Douglas A. McIntyre is the co-founder, chief executive officer and editor in chief of 24/7 Wall St. and 24/7 Tempo. He has held these jobs since 2006.

McIntyre has written thousands of articles for 24/7 Wall St. He is an expert on corporate finance, the automotive industry, media companies and international finance. He has edited articles on national demographics, sports, personal income and travel.

His work has been quoted or mentioned in The New York Times, The Wall Street Journal, Los Angeles Times, The Washington Post, NBC News, Time, The New Yorker, HuffPost USA Today, Business Insider, Yahoo, AOL, MarketWatch, The Atlantic, Bloomberg, New York Post, Chicago Tribune, Forbes, The Guardian and many other major publications. McIntyre has been a guest on CNBC, the BBC and television and radio stations across the country.

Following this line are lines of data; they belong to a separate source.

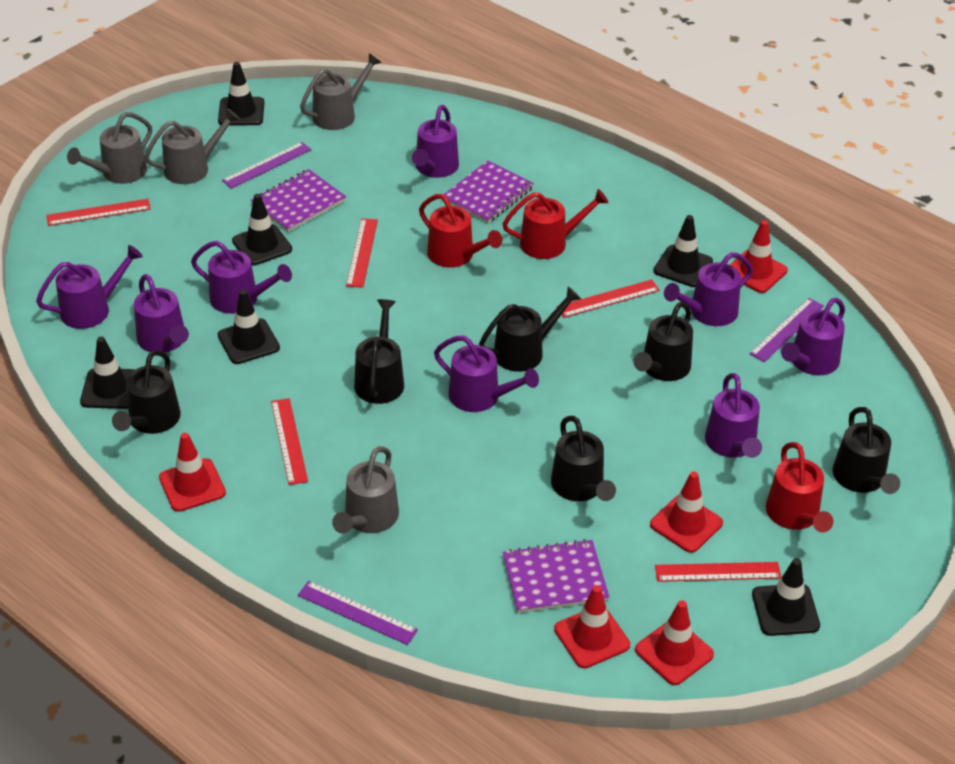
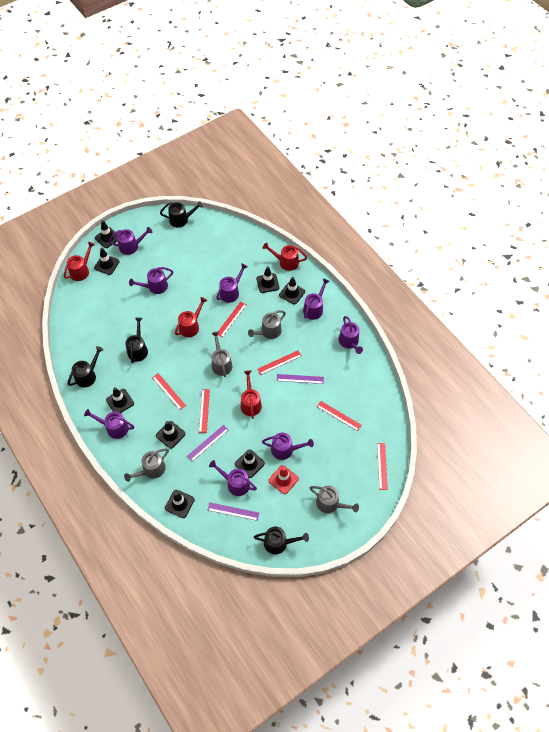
black traffic cone: 6 -> 8
black watering can: 6 -> 4
purple notebook: 3 -> 0
red ruler: 5 -> 6
red traffic cone: 5 -> 1
red watering can: 3 -> 4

A magna cum laude graduate of Harvard College, McIntyre also was president of The Harvard Advocate. Founded in 1866, the Advocate is the oldest college publication in the United States.

TheStreet.com, Comps.com and Edgar Online are some of the public companies for which McIntyre served on the board of directors. He was a Vicinity Corporation board member when the company was sold to Microsoft in 2002. He served on the audit committees of some of these companies.

McIntyre has been the CEO of FutureSource, a provider of trading terminals and news to commodities and futures traders. He was president of Switchboard, the online phone directory company. He served as chairman and CEO of On2 Technologies, the video compression company that provided video compression software for Adobe’s Flash. Google bought On2 in 2009.